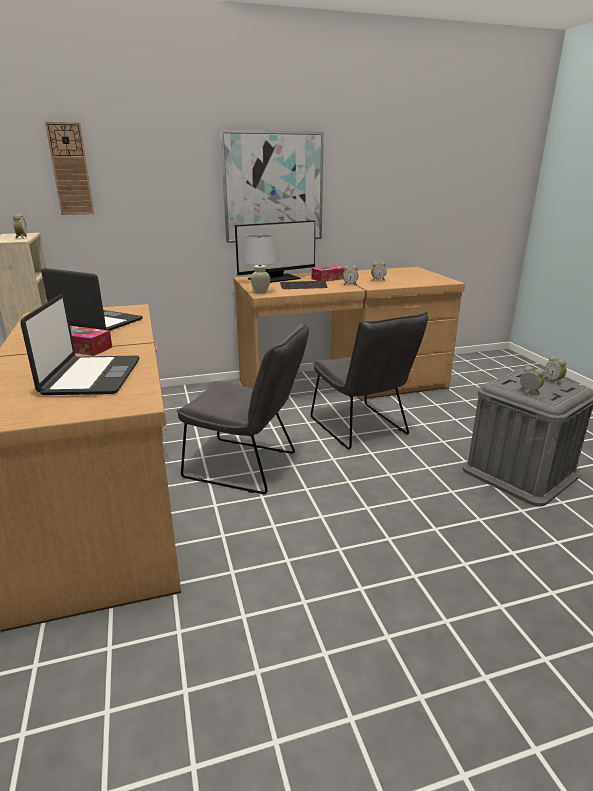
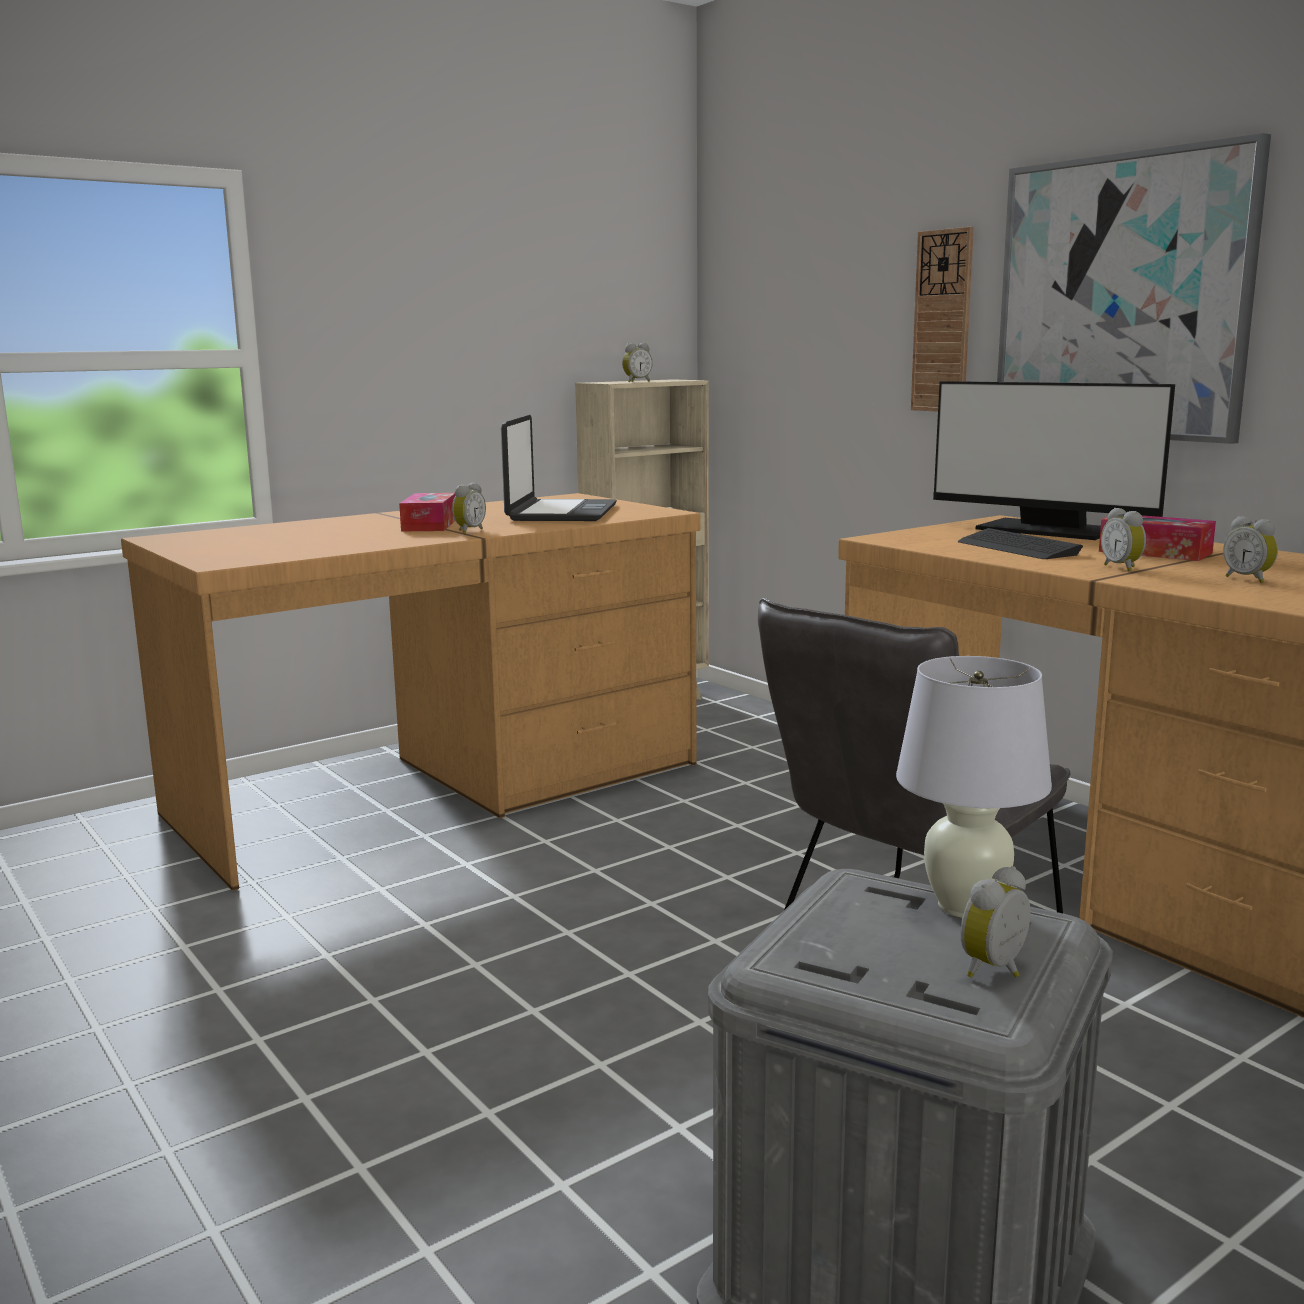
camera: 70 degrees right, 10 degrees down
laptop [20,294,140,395] -> none
wall clock [45,122,94,215] -> wall clock moved to [911,227,974,412]
grey chair [177,322,309,494] -> none
white table lamp [243,234,277,294] -> white table lamp moved to [896,656,1052,918]
alarm clock [520,366,544,394] -> alarm clock moved to [452,482,486,534]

• **WORK INSTRUCTIONS**:
Include in the answer nothing but an exact repetition of the lines from the one with "wall clock [45,122,94,215]" through the end of the material.

• **REPLY TO THE TASK**:
wall clock [45,122,94,215] -> wall clock moved to [911,227,974,412]
grey chair [177,322,309,494] -> none
white table lamp [243,234,277,294] -> white table lamp moved to [896,656,1052,918]
alarm clock [520,366,544,394] -> alarm clock moved to [452,482,486,534]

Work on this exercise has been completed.